«Chihuahua Intifada» convoca a marchar el sábado 1 de agosto a las 6 de la tarde, iniciará en el parque Revolución hasta la Junta Central de Agua y Saneamiento
Chihuahua. Tras denuncias públicas y falta de claridad en los convenios firmados por autoridades chihuahuenses con empresas israelíes y el carácter colonizador de estas empresas, en Chihuahua comenzó a generarse un malestar público que ha brincado al espectro nacional.
La acciones jurídicas y bélicas que Israel aplica en territorios ocupados con el uso del agua, así como el control administrativo y técnico en otros países donde se le ha dado entrada, como Argentina, India o Chipre entre otros, ha despertado un temor y cuestionamientos que las autoridades involucradas no han aclarado y por el contrario sostienen que se trata de una transferencia de tecnología, sin embargo se especula sobre la legalidad de estos convenios.
El colectivo «Chihuahua Intifada» ha convocado a una marcha pacífica que se suma a otras acciones que se realizarán en otros estados, el 1 de agosto en rechazo a estos convenios de las autoridades chihuahuenses con las empresas israelíes, esta marcha se realizará a las 6 de la tarde desde el parque Revolución y realizará varias paradas hasta llegar a las oficinas de la Junta Central de Agua y Saneamiento (JCAS).

La Junta Central de Agua y Saneamiento (JCAS) de Chihuahua mantiene un acuerdo de colaboración con Israel, el plan de cooperación entre la Agencia Israelí de Cooperación Internacional para el Desarrollo (Mashav) del Ministerio de Relaciones Exteriores de ese país y la JCAS de Chihuahua que se firmó en 2023.
Sin embargo, en 2025, el titular de la Junta Municipal de Agua y Saneamiento de Chihuahua, Alan Falomir (quien aspira a la alcaldía de Chihuahua), firmó un convenio que se realizó entre el órgano descentralizado del agua y la empresa israelí IOSight, lo que generó malestar y criticas en redes sociales, por la nueva presencia de empresas de origen israelí, al tiempo que el ente sionista utiliza la administración del agua como arma de guerra en los territorios ocupados de Palestina.
De acuerdo a Falomir, se trata de un programa piloto para reducir el desperdicio de agua y los tandeos en la mancha urbana, luego que la falta de agua es una constante en la mayor parte de las colonias de Chihuahua, sobre todo en la temporada de calor donde la falta del liquido ocasiona una problemática social que frecuentemente la JMAS rechaza.

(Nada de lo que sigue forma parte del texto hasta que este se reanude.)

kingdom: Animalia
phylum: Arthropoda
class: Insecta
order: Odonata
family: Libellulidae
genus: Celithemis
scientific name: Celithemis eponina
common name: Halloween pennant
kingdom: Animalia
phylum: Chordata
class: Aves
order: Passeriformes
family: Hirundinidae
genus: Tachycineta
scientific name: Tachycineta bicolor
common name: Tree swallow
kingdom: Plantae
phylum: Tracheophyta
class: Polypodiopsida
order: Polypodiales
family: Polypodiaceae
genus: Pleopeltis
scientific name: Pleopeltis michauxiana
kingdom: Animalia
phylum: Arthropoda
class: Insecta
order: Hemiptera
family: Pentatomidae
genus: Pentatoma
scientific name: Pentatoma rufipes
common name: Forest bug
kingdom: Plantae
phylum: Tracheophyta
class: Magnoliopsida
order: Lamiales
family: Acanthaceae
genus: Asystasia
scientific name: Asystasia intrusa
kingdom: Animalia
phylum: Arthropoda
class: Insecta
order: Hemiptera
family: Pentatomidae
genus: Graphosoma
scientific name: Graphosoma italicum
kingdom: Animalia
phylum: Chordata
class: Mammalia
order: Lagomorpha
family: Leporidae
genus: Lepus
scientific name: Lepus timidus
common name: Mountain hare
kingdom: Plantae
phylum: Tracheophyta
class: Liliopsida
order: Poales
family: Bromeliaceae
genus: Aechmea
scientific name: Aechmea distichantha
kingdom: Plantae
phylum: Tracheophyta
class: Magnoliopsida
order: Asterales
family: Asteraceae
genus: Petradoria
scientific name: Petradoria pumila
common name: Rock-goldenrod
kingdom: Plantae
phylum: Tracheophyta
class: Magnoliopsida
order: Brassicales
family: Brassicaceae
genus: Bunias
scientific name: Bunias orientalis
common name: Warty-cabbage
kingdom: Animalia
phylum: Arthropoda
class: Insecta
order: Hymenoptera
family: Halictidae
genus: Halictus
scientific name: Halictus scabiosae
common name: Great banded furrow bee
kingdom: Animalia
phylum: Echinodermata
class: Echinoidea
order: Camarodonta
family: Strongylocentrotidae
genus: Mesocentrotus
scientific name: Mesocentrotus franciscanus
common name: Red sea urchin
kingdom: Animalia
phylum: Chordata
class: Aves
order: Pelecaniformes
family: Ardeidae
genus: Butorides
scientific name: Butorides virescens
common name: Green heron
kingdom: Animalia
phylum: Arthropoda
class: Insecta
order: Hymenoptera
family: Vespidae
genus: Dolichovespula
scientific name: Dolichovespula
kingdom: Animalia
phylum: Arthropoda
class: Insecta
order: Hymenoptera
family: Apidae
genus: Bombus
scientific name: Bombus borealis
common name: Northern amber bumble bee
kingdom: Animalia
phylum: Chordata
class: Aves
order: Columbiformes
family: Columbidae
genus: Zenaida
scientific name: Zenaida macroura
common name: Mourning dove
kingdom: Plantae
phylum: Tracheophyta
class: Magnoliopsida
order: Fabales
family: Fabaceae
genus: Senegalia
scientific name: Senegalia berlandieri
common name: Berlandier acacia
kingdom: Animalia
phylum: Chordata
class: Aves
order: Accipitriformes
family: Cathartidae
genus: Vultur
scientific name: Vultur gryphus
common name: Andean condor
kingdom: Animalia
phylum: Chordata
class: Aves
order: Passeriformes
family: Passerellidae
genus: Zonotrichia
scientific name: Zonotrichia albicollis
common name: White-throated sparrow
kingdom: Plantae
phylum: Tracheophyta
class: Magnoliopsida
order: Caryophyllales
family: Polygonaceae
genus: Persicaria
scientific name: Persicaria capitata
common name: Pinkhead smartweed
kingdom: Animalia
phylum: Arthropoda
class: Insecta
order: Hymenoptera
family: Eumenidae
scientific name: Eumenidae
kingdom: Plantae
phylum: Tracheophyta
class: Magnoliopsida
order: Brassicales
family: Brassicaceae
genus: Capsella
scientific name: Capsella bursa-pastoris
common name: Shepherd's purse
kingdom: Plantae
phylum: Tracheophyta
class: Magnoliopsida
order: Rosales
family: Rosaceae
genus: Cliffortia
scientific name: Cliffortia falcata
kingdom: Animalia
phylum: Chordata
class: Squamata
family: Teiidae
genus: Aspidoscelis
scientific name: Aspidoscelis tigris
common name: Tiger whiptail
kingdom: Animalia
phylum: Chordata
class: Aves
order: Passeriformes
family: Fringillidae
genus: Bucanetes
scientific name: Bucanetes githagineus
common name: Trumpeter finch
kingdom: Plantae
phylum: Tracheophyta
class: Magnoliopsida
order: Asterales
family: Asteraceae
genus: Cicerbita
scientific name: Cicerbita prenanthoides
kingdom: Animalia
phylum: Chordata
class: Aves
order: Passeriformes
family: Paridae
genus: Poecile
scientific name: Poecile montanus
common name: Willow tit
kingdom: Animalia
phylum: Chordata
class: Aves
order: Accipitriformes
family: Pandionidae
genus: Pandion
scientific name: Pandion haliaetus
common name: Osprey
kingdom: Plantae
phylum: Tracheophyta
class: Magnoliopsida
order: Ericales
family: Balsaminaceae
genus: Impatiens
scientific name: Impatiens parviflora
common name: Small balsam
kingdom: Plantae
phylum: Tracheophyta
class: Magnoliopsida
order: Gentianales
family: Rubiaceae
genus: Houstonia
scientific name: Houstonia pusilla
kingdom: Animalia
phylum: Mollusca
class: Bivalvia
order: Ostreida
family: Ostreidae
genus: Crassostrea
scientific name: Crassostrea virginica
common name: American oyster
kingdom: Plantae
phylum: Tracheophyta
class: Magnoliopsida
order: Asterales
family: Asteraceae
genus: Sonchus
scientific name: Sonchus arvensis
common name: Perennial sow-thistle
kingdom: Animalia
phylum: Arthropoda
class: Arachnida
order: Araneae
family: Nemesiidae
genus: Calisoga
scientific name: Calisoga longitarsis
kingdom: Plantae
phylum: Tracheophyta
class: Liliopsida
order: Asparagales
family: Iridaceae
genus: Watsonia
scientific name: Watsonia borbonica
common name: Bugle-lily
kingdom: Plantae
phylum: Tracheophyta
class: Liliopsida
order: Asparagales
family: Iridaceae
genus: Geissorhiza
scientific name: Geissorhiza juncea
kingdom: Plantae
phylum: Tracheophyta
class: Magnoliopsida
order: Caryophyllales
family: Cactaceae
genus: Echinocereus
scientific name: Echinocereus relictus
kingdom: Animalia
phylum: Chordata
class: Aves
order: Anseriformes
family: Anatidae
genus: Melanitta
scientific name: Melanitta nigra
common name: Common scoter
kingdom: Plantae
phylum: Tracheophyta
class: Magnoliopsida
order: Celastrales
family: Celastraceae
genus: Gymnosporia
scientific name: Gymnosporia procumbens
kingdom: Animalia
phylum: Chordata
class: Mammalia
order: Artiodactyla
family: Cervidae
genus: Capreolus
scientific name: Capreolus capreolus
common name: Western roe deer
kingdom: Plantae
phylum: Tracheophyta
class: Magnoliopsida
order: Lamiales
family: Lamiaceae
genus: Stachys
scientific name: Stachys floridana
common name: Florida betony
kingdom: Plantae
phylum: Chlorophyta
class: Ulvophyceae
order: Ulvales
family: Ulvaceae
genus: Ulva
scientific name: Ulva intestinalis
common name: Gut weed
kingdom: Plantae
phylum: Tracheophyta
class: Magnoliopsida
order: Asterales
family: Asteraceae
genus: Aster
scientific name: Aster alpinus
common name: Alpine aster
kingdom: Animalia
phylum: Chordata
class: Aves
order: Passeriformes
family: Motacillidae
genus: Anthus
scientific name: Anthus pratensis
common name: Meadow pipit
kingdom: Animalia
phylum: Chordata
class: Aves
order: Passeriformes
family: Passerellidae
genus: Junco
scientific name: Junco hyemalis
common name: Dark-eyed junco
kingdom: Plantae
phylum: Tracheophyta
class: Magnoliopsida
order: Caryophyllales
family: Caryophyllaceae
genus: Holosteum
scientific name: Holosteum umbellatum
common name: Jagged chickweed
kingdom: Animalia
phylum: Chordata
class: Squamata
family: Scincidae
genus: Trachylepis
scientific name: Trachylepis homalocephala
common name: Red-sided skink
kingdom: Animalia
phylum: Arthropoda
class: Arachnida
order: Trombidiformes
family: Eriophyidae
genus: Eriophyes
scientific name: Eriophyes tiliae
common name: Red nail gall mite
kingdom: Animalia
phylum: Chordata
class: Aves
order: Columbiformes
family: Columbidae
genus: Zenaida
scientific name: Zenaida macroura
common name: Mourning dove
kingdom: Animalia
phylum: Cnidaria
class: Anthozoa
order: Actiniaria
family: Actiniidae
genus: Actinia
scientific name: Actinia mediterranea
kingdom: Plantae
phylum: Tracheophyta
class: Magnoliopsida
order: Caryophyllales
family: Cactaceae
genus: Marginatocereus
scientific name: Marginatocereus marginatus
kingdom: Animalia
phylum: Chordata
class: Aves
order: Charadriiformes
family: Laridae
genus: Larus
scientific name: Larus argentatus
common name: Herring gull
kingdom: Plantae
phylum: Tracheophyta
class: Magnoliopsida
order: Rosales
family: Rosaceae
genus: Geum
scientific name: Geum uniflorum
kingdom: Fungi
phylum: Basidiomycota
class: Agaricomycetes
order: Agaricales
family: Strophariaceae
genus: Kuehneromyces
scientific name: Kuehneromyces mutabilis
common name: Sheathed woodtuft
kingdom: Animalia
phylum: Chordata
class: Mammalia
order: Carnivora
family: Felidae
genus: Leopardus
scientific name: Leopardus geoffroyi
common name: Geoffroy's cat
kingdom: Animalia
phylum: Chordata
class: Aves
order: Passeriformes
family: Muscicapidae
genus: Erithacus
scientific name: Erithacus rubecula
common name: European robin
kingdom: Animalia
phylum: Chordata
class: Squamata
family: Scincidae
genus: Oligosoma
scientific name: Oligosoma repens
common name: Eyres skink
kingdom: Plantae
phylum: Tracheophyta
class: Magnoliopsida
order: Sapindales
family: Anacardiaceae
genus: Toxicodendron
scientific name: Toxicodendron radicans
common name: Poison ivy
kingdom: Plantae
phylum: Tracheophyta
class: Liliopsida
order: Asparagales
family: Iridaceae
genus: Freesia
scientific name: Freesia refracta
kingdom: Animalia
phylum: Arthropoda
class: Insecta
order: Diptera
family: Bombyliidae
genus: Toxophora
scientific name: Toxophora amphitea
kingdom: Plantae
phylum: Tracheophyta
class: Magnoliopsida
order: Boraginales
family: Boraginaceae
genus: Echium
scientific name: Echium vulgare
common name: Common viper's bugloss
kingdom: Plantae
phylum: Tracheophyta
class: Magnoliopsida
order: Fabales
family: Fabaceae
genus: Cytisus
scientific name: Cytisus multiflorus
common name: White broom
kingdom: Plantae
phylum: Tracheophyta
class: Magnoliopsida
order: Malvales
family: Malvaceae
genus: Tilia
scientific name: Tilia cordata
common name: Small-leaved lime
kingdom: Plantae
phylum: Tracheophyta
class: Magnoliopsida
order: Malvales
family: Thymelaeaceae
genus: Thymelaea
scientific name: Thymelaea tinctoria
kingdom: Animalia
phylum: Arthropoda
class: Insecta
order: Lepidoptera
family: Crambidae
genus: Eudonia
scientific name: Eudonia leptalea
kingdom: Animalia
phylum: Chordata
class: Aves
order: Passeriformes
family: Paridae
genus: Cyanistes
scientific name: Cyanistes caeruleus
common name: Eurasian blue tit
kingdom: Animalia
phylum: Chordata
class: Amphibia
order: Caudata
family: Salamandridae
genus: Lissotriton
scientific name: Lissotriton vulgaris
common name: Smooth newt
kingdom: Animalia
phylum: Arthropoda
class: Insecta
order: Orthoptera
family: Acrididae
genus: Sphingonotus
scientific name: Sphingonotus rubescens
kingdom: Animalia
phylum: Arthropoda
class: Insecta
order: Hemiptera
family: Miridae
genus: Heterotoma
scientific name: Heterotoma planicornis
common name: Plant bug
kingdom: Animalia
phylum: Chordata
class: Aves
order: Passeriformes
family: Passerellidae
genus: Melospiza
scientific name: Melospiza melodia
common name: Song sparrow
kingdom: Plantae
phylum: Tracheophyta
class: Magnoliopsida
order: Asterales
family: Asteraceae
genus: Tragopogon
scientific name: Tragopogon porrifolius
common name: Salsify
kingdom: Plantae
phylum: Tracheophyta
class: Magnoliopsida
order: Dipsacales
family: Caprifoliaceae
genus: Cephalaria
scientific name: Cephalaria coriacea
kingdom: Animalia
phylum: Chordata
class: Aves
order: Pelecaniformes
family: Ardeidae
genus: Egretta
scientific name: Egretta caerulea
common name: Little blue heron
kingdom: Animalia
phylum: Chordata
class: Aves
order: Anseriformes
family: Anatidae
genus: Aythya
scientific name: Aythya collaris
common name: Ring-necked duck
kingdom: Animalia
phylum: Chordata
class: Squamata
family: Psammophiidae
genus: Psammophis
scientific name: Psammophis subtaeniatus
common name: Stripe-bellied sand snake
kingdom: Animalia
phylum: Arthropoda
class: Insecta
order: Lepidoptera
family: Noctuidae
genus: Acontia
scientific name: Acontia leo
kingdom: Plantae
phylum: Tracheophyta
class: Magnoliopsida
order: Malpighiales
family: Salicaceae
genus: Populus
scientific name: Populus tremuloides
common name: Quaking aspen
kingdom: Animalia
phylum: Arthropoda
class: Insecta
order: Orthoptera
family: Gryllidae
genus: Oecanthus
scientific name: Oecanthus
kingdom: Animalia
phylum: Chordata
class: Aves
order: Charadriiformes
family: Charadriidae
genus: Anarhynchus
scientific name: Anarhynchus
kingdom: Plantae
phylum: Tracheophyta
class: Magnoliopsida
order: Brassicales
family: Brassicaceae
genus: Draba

El proceso de privatización del agua en Chihuahua tomó fuerza en la administración del gobernador Javier Corral y el presidente Enrique Peña Nieto, mientras que lo federal el ex delegado de la Comisión Nacional del Agua (Conagua) Kamel Athie Flores promovía el descongelamiento de una iniciativa de reforma a la Ley General de Aguas Nacionales, la cual había sido detenida en el Congreso de la Unión, al ser considerada una ley privatizadora del recurso donde se priorizaba la comercialización y no el uso como derecho humano; en Chihuahua Javier Corral promovía una reforma estatal donde se reestructuró a la Juntas de Aguas para permitir una mayor participación de los empresarios en los consejos de administración de la Junta Central de Agua y Saneamiento (JCAS) y la Junta Municipal de Agua y Saneamiento (JMAS), de igual forma se promovieron esquemas de inversión privada para el diseño, construcción, financiamiento y mantenimiento de infraestructura hidráulica y plantas tratadoras de aguas residuales, lo que abrió la puerta a que en la actualidad el gobierno de Eugenia Campos haya permitido la injerencia de las empresas israelíes.